Print, word for word, the opening line of the data below and every line after it through the line that contains "ября, Лиз Трасс", but not the pictures.

(Data extracted from a collection)
%%

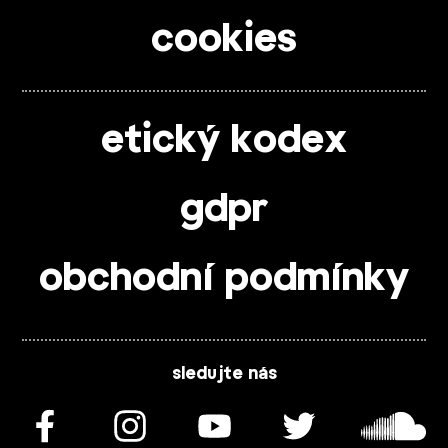
cookies
etický kodex
gdpr
obchodní podmínky
sledujte nás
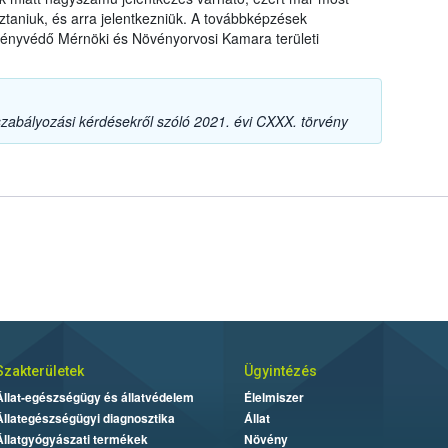
taniuk, és arra jelentkezniük. A továbbképzések
ényvédő Mérnöki és Növényorvosi Kamara területi
szabályozási kérdésekről szóló 2021. évi CXXX. törvény
Szakterületek
Ügyintézés
Állat-egészségügy és állatvédelem
Élelmiszer
Állategészségügyi diagnosztika
Állat
Állatgyógyászati termékek
Növény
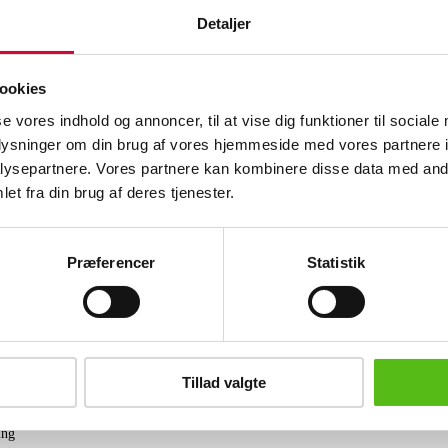
Beskrivelse
Detaljer
Samling Maxi singler med div. rock o
Fremstår i blandet stand.
ookies
Gør et kup ved at byde på auktioner fra
se vores indhold og annoncer, til at vise dig funktioner til sociale
konkursboer mm.. Se og byd på alle
oplysninger om din brug af vores hjemmeside med vores partnere i
by og samleobjekter
konkursauktionerne her
ysepartnere. Vores partnere kan kombinere disse data med andr
et fra din brug af deres tjenester.
Lignende varer
Præferencer
Statistik
brev og modtag nyheder samt tilbud direkte i din email.
Tillad valgte
ing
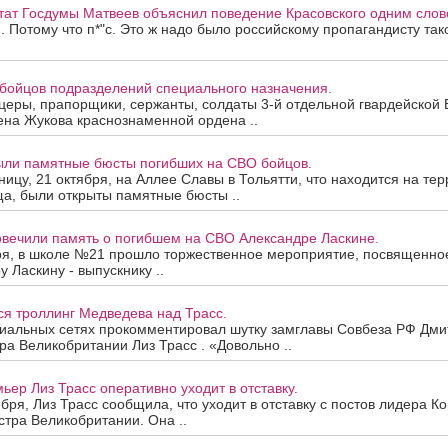
тат Госдумы Матвеев объяснил поведение Красовского одним слов
. Потому что п*"с. Это ж надо было российскому пропагандисту так
 бойцов подразделений специального назначения.
еры, прапорщики, сержанты, солдаты 3-й отдельной гвардейской 
ена Жукова краснознаменной ордена ..
рыли памятные бюсты погибших на СВО бойцов.
ицу, 21 октября, на Аллее Славы в Тольятти, что находится на те
а, были открыты памятные бюсты ..
овечили память о погибшем на СВО Александре Ласкине.
бря, в школе №21 прошло торжественное мероприятие, посвященно
 Ласкину - выпускнику ..
я троллинг Медведева над Трасс.
циальных сетях прокомментировал шутку замглавы Совбеза РФ Дм
ра Великобритании Лиз Трасс . «Довольно ..
ьер Лиз Трасс оперативно уходит в отставку.
ября, Лиз Трасс сообщила, что уходит в отставку с постов лидера 
тра Великобритании. Она ..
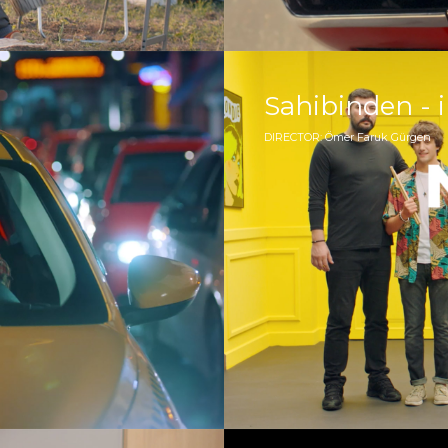
Sahibinden - i
DIRECTOR: Ömer Faruk Gürgen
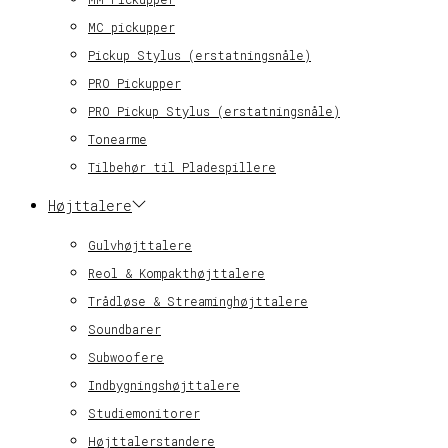
MC pickupper
Pickup Stylus (erstatningsnåle)
PRO Pickupper
PRO Pickup Stylus (erstatningsnåle)
Tonearme
Tilbehør til Pladespillere
Højttalere
Gulvhøjttalere
Reol & Kompakthøjttalere
Trådløse & Streaminghøjttalere
Soundbarer
Subwoofere
Indbygningshøjttalere
Studiemonitorer
Højttalerstandere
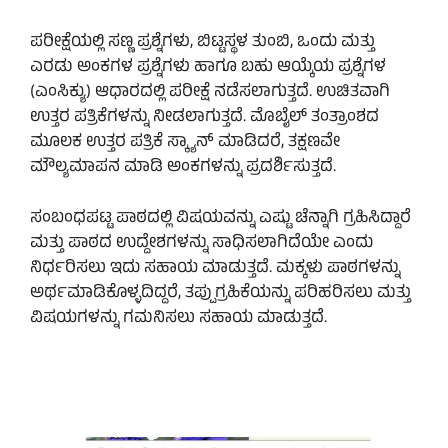
ಪರೀಕ್ಷೆಯಲ್ಲಿ ಸಣ್ಣ ಪ್ರಶ್ನೆಗಳು, ಬಿಟ್ಟಸ್ಥಳ ತುಂಬಿ, ಒಂದು ಮತ್ತು
ಎರಡು ಅಂಕಗಳ ಪ್ರಶ್ನೆಗಳು ಹಾಗೂ ಬಹು ಆಯ್ಕೆಯ ಪ್ರಶ್ನೆಗಳ
(ಎಂಸಿಕ್ಯು) ಆಧಾರದಲ್ಲಿ ಪರೀಕ್ಷೆ ನಡೆಸಲಾಗುತ್ತದೆ. ಉಚಿತವಾಗಿ
ಉತ್ತರ ಪತ್ರಿಕೆಗಳನ್ನು ನೀಡಲಾಗುತ್ತದೆ. ಮೊಬೈಲ್ ತಂತ್ರಾಂಶದ
ಮೂಲಕ ಉತ್ತರ ಪತ್ರಿಕೆ ಸ್ಕ್ಯಾನ್ ಮಾಡಿದರೆ, ತಕ್ಷಣವೇ
ಮೌಲ್ಯಮಾಪನ ಮಾಡಿ ಅಂಕಗಳನ್ನು ಪ್ರದರ್ಶಿಸುತ್ತದೆ.
ಸಂಬಂಧಪಟ್ಟ ಪಾಠದಲ್ಲಿ ವಿಷಯವನ್ನು ಎಷ್ಟು ಚೆನ್ನಾಗಿ ಗ್ರಹಿಸಿದ್ದಾರೆ
ಮತ್ತು ಪಾಠದ ಉದ್ದೇಶಗಳನ್ನು ಸಾಧಿಸಲಾಗಿದೆಯೇ ಎಂದು
ನಿರ್ಧರಿಸಲು ಇದು ಸಹಾಯ ಮಾಡುತ್ತದೆ. ಮಕ್ಕಳು ಪಾಠಗಳನ್ನು
ಅರ್ಥಮಾಡಿಕೊಳ್ಳದಿದ್ದರೆ, ತಪ್ಪುಗ್ರಹಿಕೆಯನ್ನು ಪರಿಹರಿಸಲು ಮತ್ತು
ವಿಷಯಗಳನ್ನು ಗಮನಿಸಲು ಸಹಾಯ ಮಾಡುತ್ತದೆ.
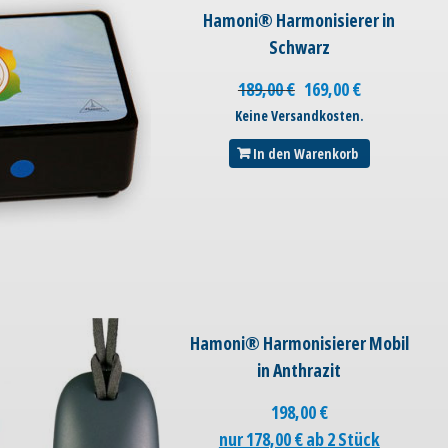
Hamoni® Harmonisierer in
Schwarz
189,00
€
169,00
€
Keine Versandkosten.
In den Warenkorb
Hamoni® Harmonisierer Mobil
in Anthrazit
198,00
€
nur 178,00 € ab 2 Stück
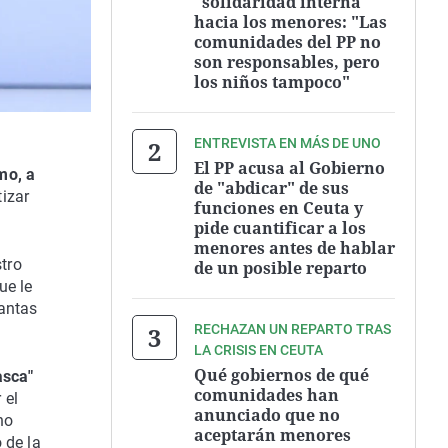
"solidaridad interna"
hacia los menores: "Las
comunidades del PP no
son responsables, pero
los niños tampoco"
ENTREVISTA EN MÁS DE UNO
El PP acusa al Gobierno
mo, a
de "abdicar" de sus
izar
funciones en Ceuta y
pide cuantificar a los
menores antes de hablar
stro
de un posible reparto
ue le
mantas
RECHAZAN UN REPARTO TRAS
LA CRISIS EN CEUTA
Qué gobiernos de qué
asca"
comunidades han
 el
anunciado que no
no
aceptarán menores
 de la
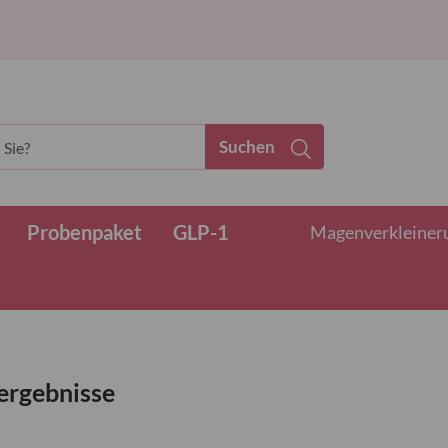
Suchen
Probenpaket
GLP-1
Magenverkleinerun
ergebnisse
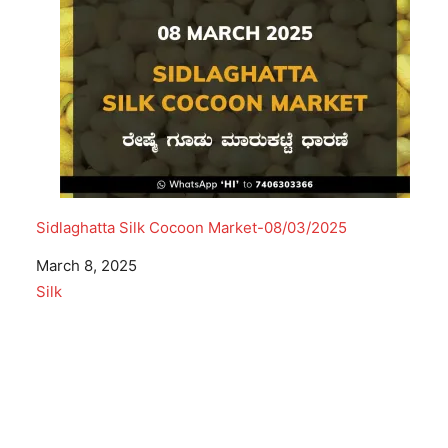
Sidlaghatta Silk Cocoon Market-08/03/2025
Date
March 8, 2025
In relation to
Silk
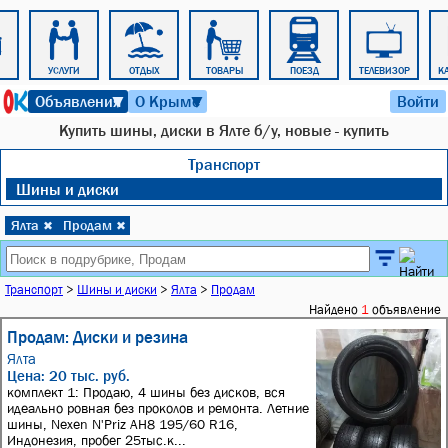
УСЛУГИ
ОТДЫХ
ТОВАРЫ
ПОЕЗД
ТЕЛЕВИЗОР
К
7 августа 2026 г. 19:37
Объявления
О Крыме
Войти
▼
▼
Купить шины, диски в Ялте б/у, новые - купить
Транспорт
Шины и диски
Ялта
Продам
✖
✖
Транспорт
>
Шины и диски
>
Ялта
>
Продам
Найдено
1
объявление
Продам: Диски и резина
Ялта
Цена: 20 тыс. руб.
комплект 1: Продаю, 4 шины без дисков, вся
идеально ровная без проколов и ремонта. Летние
шины, Nexen N'Priz AH8 195/60 R16,
Индонезия, пробег 25тыс.к...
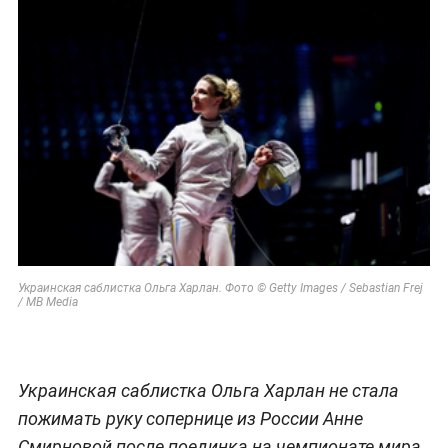
Украинская саблистка Ольга Харлан. Фото © Getty Images / Sebastian Frej
/ MB Media
Украинская саблистка Ольга Харлан не стала
пожимать руку сопернице из России Анне
Смирновой после поединка на чемпионате мира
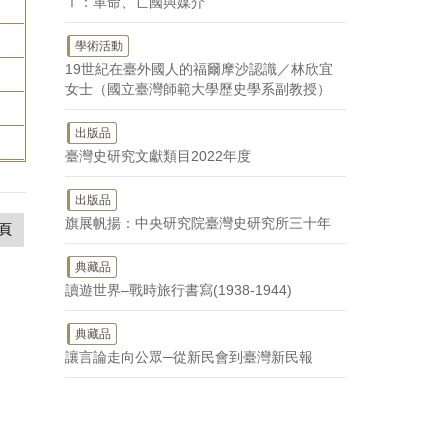
Ⅰ：革命、亡國與媒介
學術活動
19世紀在臺外國人的福爾摩沙認識／林欣宜
女士（國立臺灣師範大學歷史學系副教授）
出版品
臺灣史研究文獻類目2022年度
出版品
旗展帆揚：中央研究院臺灣史研究所三十年
頁
典藏品
讀遊世界–戰時旅行書寫(1938-1944)
典藏品
讓言論走向公眾─從新民會到臺灣新民報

%%

**WRITTEN ANSWER:**
cookies
etický kodex
gdpr
obchodní podmínky
sledujte nás
taniuk, és arra jelentkezniük. A továbbképzések
ényvédő Mérnöki és Növényorvosi Kamara területi
szabályozási kérdésekről szóló 2021. évi CXXX. törvény
Szakterületek
Ügyintézés
Állat-egészségügy és állatvédelem
Élelmiszer
Állategészségügyi diagnosztika
Állat
Állatgyógyászati termékek
Növény
Beskrivelse
Detaljer
Samling Maxi singler med div. rock o
Fremstår i blandet stand.
ookies
Gør et kup ved at byde på auktioner fra
se vores indhold og annoncer, til at vise dig funktioner til sociale
konkursboer mm.. Se og byd på alle
oplysninger om din brug af vores hjemmeside med vores partnere i
by og samleobjekter
konkursauktionerne her
ysepartnere. Vores partnere kan kombinere disse data med andr
et fra din brug af deres tjenester.
Lignende varer
Præferencer
Statistik
brev og modtag nyheder samt tilbud direkte i din email.
Tillad valgte
ing
тат Госдумы Матвеев объяснил поведение Красовского одним слов
. Потому что п*"с. Это ж надо было российскому пропагандисту так
 бойцов подразделений специального назначения.
еры, прапорщики, сержанты, солдаты 3-й отдельной гвардейской 
ена Жукова краснознаменной ордена ..
рыли памятные бюсты погибших на СВО бойцов.
ицу, 21 октября, на Аллее Славы в Тольятти, что находится на те
а, были открыты памятные бюсты ..
овечили память о погибшем на СВО Александре Ласкине.
бря, в школе №21 прошло торжественное мероприятие, посвященно
 Ласкину - выпускнику ..
я троллинг Медведева над Трасс.
циальных сетях прокомментировал шутку замглавы Совбеза РФ Дм
ра Великобритании Лиз Трасс . «Довольно ..
ьер Лиз Трасс оперативно уходит в отставку.
ября, Лиз Трасс сообщила, что уходит в отставку с постов лидера 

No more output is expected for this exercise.